Fitch Ratings has affirmed Bahrain’s Long-term foreign currency Issuer Default Rating (IDR) at ‘BBB’ and local currency IDR at ‘BBB+’. The Outlooks are Stable. The issue ratings on Bahrain’s senior unsecured foreign and local currency bonds have also been affirmed at ‘BBB’ and ‘BBB+’, respectively. The agency has simultaneously affirmed Bahrain’s Country Ceiling at ‘BBB+’ and Short-term foreign currency IDR at ‘F3′.
KEY RATING DRIVERS
The affirmation and Stable Outlook reflect the following factors:
The rebound of oil production following disruptions in 2012 helped lift the overall growth rate to over 5% in 2013. The non-oil sector, hampered by budget under-execution and weak investment, experienced a slowdown relative to 2012, to 3%. Fitch expects the non-oil economy to drive activity in the medium term.
Disbursement of Gulf Cooperation Council (GCC) funding is underway. Of the USD4.4bn worth of projects approved to date, 10 tenders (worth USD1.4bn) have been awarded, although work has only commenced on two of these projects (worth about USD40m). The remaining awarded tenders are expected to launch in 2014. In addition to supporting non-oil growth, GCC funding will result in budget savings by relieving pressure on capital expenditure.
Fiscal outturns have disappointed and the trajectory continues to be negative. Bahrain registered a larger 2013 deficit than was projected by Fitch, largely due to an increase in current spending. Total debt reached about 44% of GDP, representing an increase of 7% of GDP relative to 2012. This places Bahrain firmly above the ‘BBB’ rated peer median debt level of 40% of GDP, further straining the fiscal profile and exposing it to fluctuations in oil prices.
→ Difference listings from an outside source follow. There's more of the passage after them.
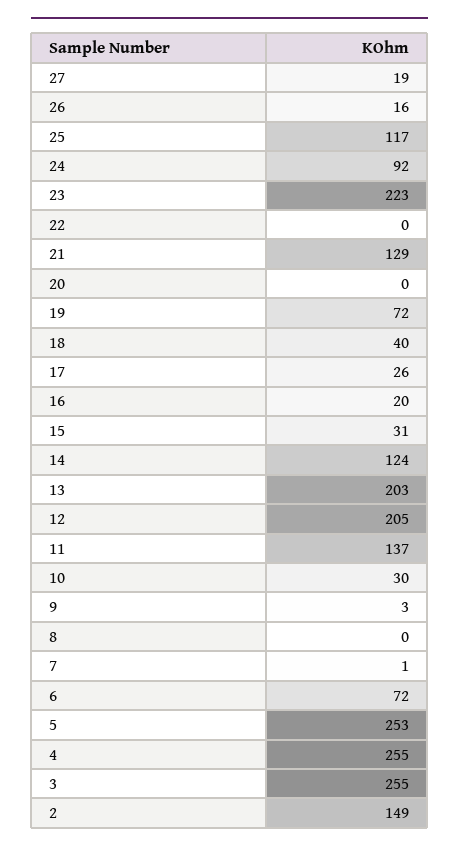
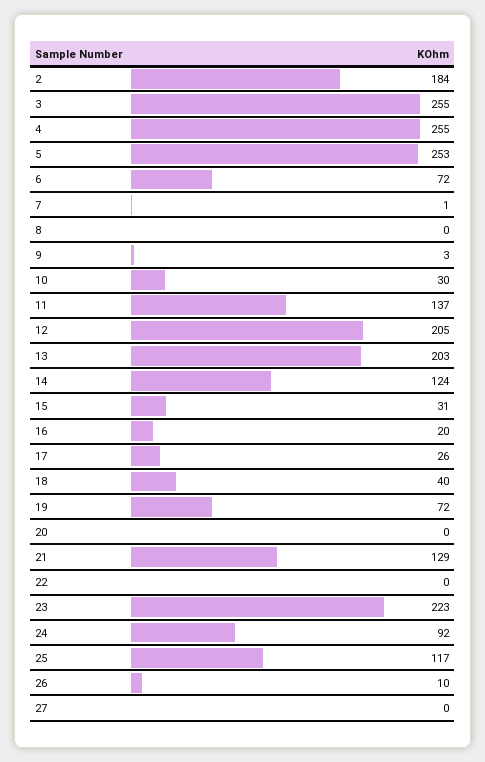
27: 19 -> 0
26: 16 -> 10
2: 149 -> 184

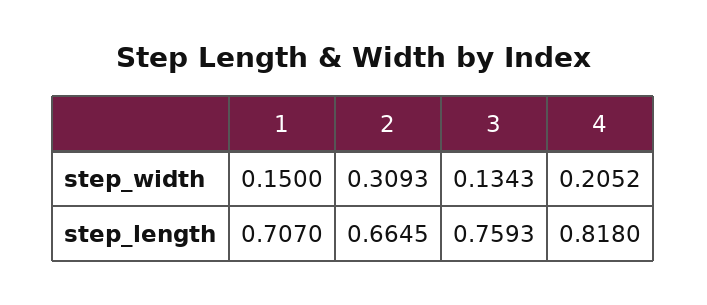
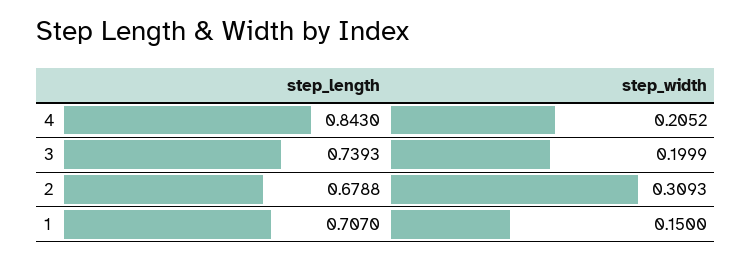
3, step_width: 0.1343 -> 0.1999
2, step_length: 0.6645 -> 0.6788
3, step_length: 0.7593 -> 0.7393
4, step_length: 0.818 -> 0.843

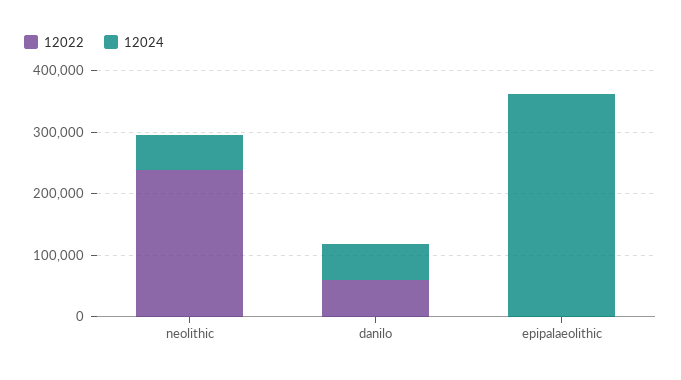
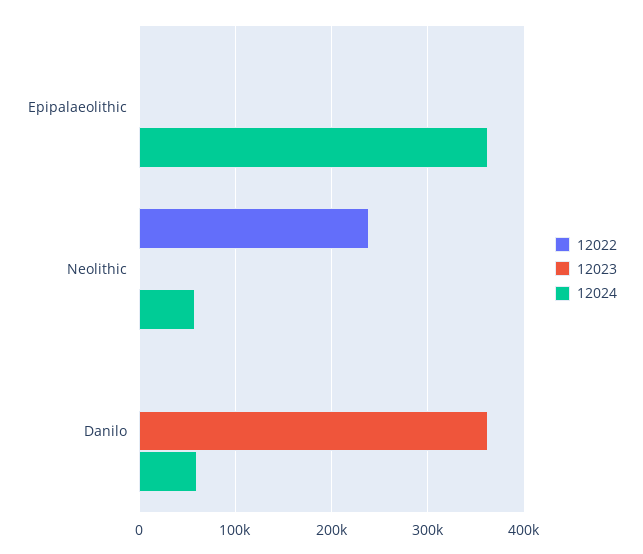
12022, danilo: 60000 -> 0
12023, epipalaeolithic: none -> 0
12023, neolithic: none -> 0
12023, danilo: none -> 360000

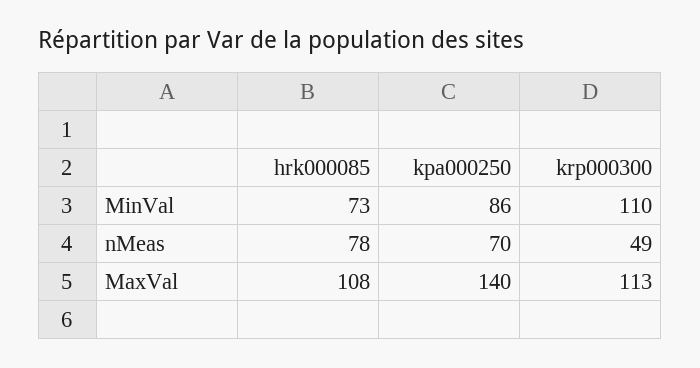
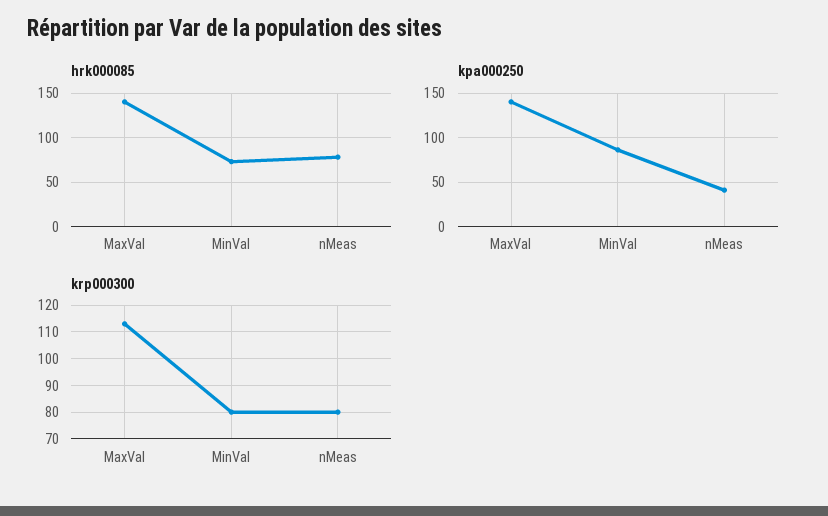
krp000300, MinVal: 110 -> 80
kpa000250, nMeas: 70 -> 40
krp000300, nMeas: 49 -> 80
hrk000085, MaxVal: 108 -> 140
The break-even oil price is projected by Fitch to surpass USD130/barrel by 2015.
Political instability has made it difficult to press ahead with subsidy and wage reforms, and parliamentary elections scheduled in November have deferred any planned initiatives until 2015, at the earliest. Elevated oil prices and the expectation of incoming support from the GCC have further reduced the urgency for fiscal tightening. Fitch’s long-term baseline fiscal projections assume a gradual reduction in government deficits, reflecting some reduction in current spending. Given the lack of progress on this front to-date, risks to Fitch’s projections are skewed to the downside.
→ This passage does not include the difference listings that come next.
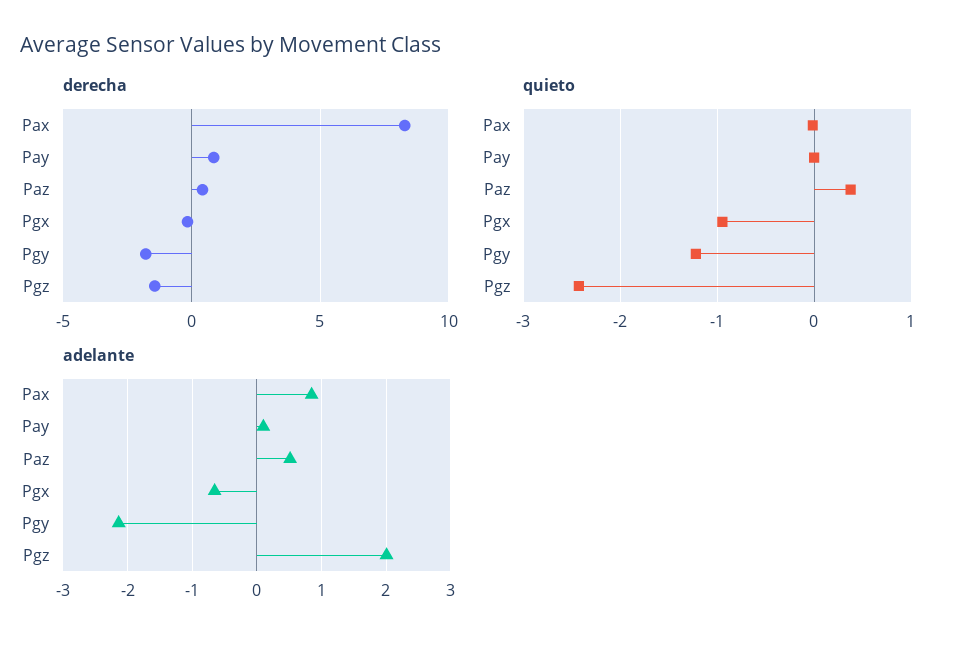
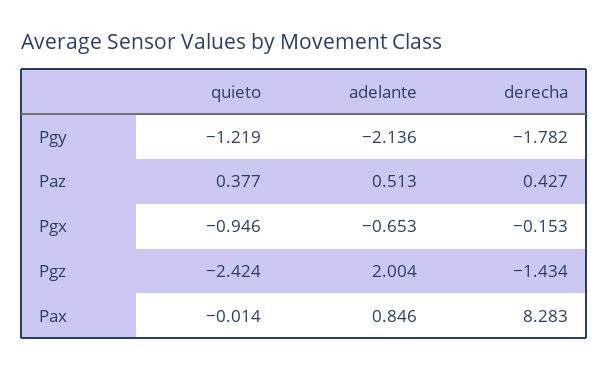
derecha, Pay: 1 -> none
quieto, Pay: 0 -> none
adelante, Pay: 0.1 -> none

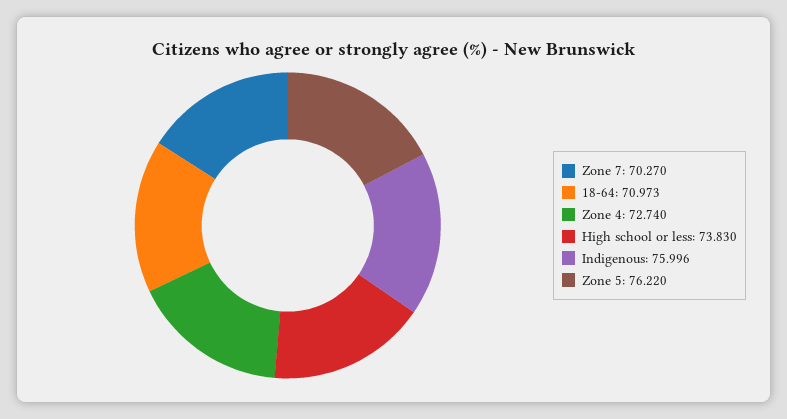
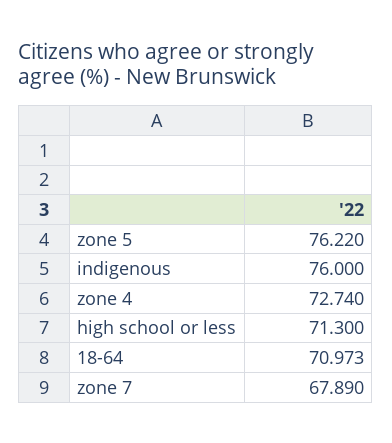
Zone 7: 70.27 -> 67.89
High school or less: 73.83 -> 71.3
Indigenous: 75.996 -> 76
Pressure to reach a deal with the Bahraini opposition is mounting ahead of the November elections, although Fitch does not expect a comprehensive political solution to be achieved in the near term.
Bahraini banks have enjoyed strong profitability, rising capitalisation, and declining NPLs. The smaller Islamic banks have continued to merge. The sector is in the process of preparing for the implementation of Basel III regulations, and the Central Bank is overseeing measures aimed at improving corporate governance and oversight.
Bahrain’s external position is stronger than its ‘BBB’ rated peers. It registered a current account surplus of around 10% of GDP in 2013. Bahrain’s overall net creditor position, estimated by Fitch at over 100% of GDP in 2013, is the strongest of any similar-rated sovereign.
GDP per capita and broader human development and business environment indicators are close to the ‘A’ median. The strong regulatory framework and local skill base, combined with low costs, are key supports to the financial sector.
The Stable Outlook reflects Fitch’s assessment that upside and downside risks to the rating are currently balanced. The main factors that individually, or collectively, could trigger negative rating action include:
- Sustained difficulty in reining in fiscal deficits resulting in a material deterioration of the government debt burden.
- Serious deterioration of the domestic security situation.
- A prolonged period of significantly lower oil prices.
The main factors that, individually or collectively, could lead to positive rating action are:
- A reduction and lasting stabilisation of the debt-to-GDP ratio around the peer median. This would be achieved through measures to address structural budget rigidities including containing the government wage bill and revising the subsidy system.
- A broadly accepted political solution that eases political unrest.
- A prolonged period of significantly higher oil prices that improve the public finances.
Fitch forecasts that Brent crude will average USD105/bl in 2014 and USD100/bl in 2015 and that Bahraini export crude will continue to trade at a small discount to Brent. The disruption to the pipeline supplying oil from the Abu Saafa field during 2012 is not expected to reoccur. Production levels are assumed to increase marginally to reflect capacity upgrades.
For 2014 and 2015, Fitch assumes that Bahrain will benefit from savings through the implementation of GCC development projects financed by Kuwait, Saudi Arabia, and the UAE. Agreement on commitments from Qatar is at a less advanced stage.
Fitch assumes there will be no challenge to the rule of the royal family or the current succession.
We also assume no material deterioration in the internal security situation. In addition, Bahrain is in a volatile region and its rating factors in existing tensions and conflicts which are assumed to continue. Fitch assumes that regional geopolitical conflicts will not impact directly on Bahrain or on its ability to trade.